Oh! alto e baixo em círculos e retas acima de nós, em redor de nós as
[palavras voam.

E às vezes pousam.

O Lutador

C. Drummond de Andrade

Lutar com palavras
é a luta mais vã.
Entanto lutamos
mal rompe a manhã.
São muitas, eu pouco.
Algumas, tão fortes
como o javali.
Não me julgo louco.
Se o fosse, teria
poder de encantá-las.
Mas lúcido e frio,
apareço e tento
apanhar algumas
para meu sustento
num dia de vida.
Deixam-se enlaçar,
tontas à carícia
e súbito fogem
e não há ameaça
e nem há sevícia
que as traga de novo
ao centro da praça.
(...)

Luto corpo a corpo,
luto todo o tempo,
sem maior proveito
que o da caça ao vento.
Não encontro vestes,
não seguro formas,
é fluido inimigo
que me dobra os músculos
e ri-se das normas
da boa peleja.
(...)

O ciclo do dia
ora se consuma
e o inútil duelo
jamais se resolve.
O teu rosto belo,
ó palavra, esplende
na curva da noite
que toda me envolve.
Tamanha paixão
e nenhum pecúlio.
Cerradas as portas,
a luta prossegue
nas ruas do sono.

(Para fruir esse poema integralmente, o que é imperdoável deixar de fazer, clique aqui).

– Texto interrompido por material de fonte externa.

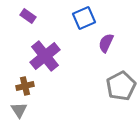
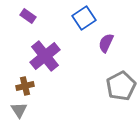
blue square: rotated 10 degrees counterclockwise
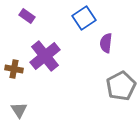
purple rectangle: moved 1 px left
purple semicircle: rotated 18 degrees counterclockwise
brown cross: moved 11 px left, 17 px up; rotated 24 degrees clockwise
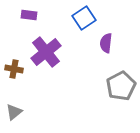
purple rectangle: moved 2 px right, 1 px up; rotated 28 degrees counterclockwise
purple cross: moved 1 px right, 4 px up
gray triangle: moved 5 px left, 2 px down; rotated 24 degrees clockwise
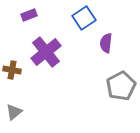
purple rectangle: rotated 28 degrees counterclockwise
brown cross: moved 2 px left, 1 px down
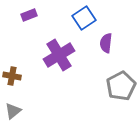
purple cross: moved 13 px right, 3 px down; rotated 8 degrees clockwise
brown cross: moved 6 px down
gray triangle: moved 1 px left, 1 px up
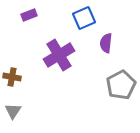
blue square: rotated 10 degrees clockwise
brown cross: moved 1 px down
gray pentagon: moved 1 px up
gray triangle: rotated 18 degrees counterclockwise
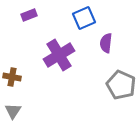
gray pentagon: rotated 20 degrees counterclockwise
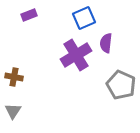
purple cross: moved 17 px right
brown cross: moved 2 px right
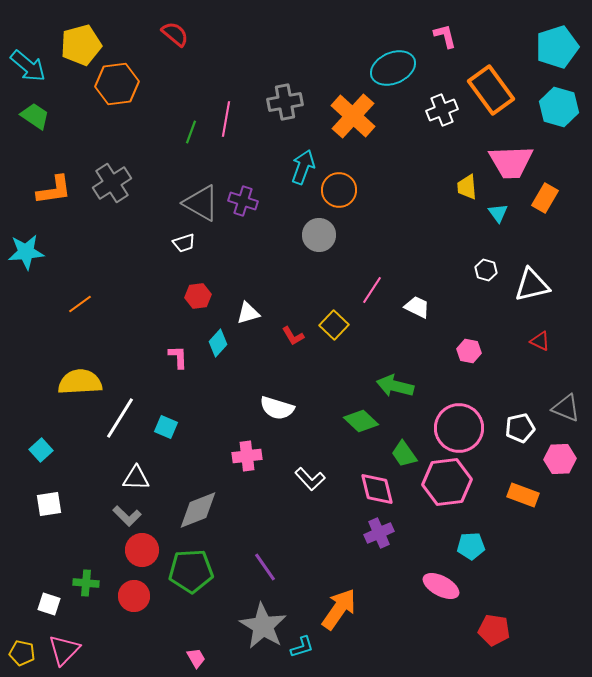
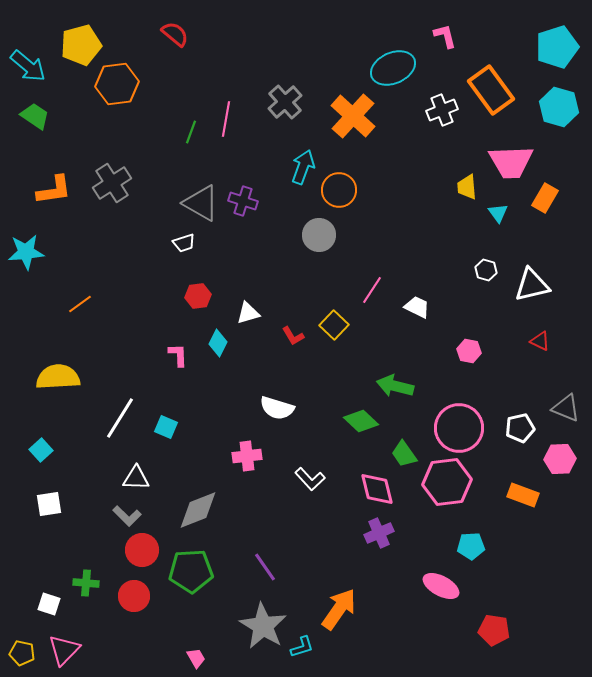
gray cross at (285, 102): rotated 32 degrees counterclockwise
cyan diamond at (218, 343): rotated 16 degrees counterclockwise
pink L-shape at (178, 357): moved 2 px up
yellow semicircle at (80, 382): moved 22 px left, 5 px up
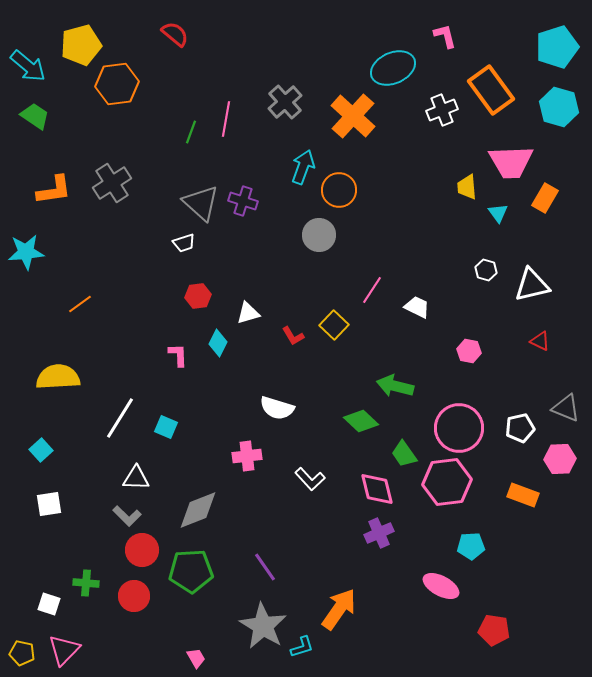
gray triangle at (201, 203): rotated 12 degrees clockwise
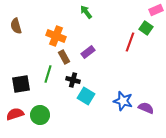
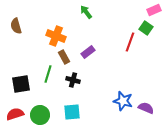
pink rectangle: moved 2 px left
cyan square: moved 14 px left, 16 px down; rotated 36 degrees counterclockwise
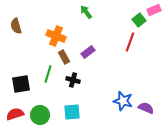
green square: moved 7 px left, 8 px up; rotated 16 degrees clockwise
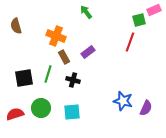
green square: rotated 24 degrees clockwise
black square: moved 3 px right, 6 px up
purple semicircle: rotated 91 degrees clockwise
green circle: moved 1 px right, 7 px up
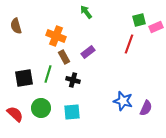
pink rectangle: moved 2 px right, 17 px down
red line: moved 1 px left, 2 px down
red semicircle: rotated 60 degrees clockwise
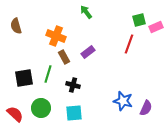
black cross: moved 5 px down
cyan square: moved 2 px right, 1 px down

Podemos perceber que a poetização da busca literária sempre suscita metáforas de mesma natureza. Os títulos dos dois primeiros poemas já sugerem a idéia de uma atividade que envolve a máxima dificuldade. Os três últimos versos do texto de Cecília Meireles são claríssimos nesse sentido. Drummond enuncia que o “inútil duelo jamais se resolve.”
Aproveito para continuar apresentando a poeta Rosângela A. de Castro, que foi homenageada em “Literatura, já 5”, dando-lhes o presente de outro texto.

Lá no tatame

Rosângela Abrahão de Castro

Uma palavra passou voando
alguém pegou
Uma palavra trazia várias.
Estava tudo calmo sem elas
e aí começou o vira e mexe
as palavras as palavras
em que buraco se metem?
em que sendas se embrenham
as palavras as palavras
qual o preço de uma arroba?
quanto se paga por elas?
as palavras as palavras
se arrumam e nos arrumam
tamanha indisposição
as palavras quando falam
levam tudo ao rés-do-chão.

Podemos reconhecer, desde o título, o lutador de Drummond. Se os versos “em que buraco se metem?/em que sendas se embrenham/as palavras as palavras”, de Rosângela, parecem ecoar no “e súbito fogem” do poeta, o “Alheias e nossas as palavras voam.” de Cecília é outra forma de dizer seu “Uma palavra passou voando”.
Coloquei também meu poema de 2007, em cujo título, partindo do vocábulo “Palavra”, chego à idéia que me traduz essa luta poética, do mais fino trabalho e de suor, o cultivo da terra, a colheita, a palavra-semente: lavra.

Lavra

Eliane F.C.Lima

Palavra me traga,
palavra me leva,
palavra me diz,
palavra me doa,
palavra me voa,
palavra me pousa.
Palavra me sente,
palavra-semente.
Palavra espreita,
palavra engana,
palavra tirana...
Palavra revela,
palavra esconde,
palavra, aonde?

Nesse texto, vê-se, ainda, essa mesma relação do embate poeta/palavra, motivado pela esquivança da linguagem – “palavra engana,/palavra tirana... “ – e tal qual nos de Cecília Meireles, Drummond, Rosângela A. Castro, como ademais em qualquer outro poeta, chego à mesma conclusão: “Palavra revela,/palavra esconde,/palavra, aonde?”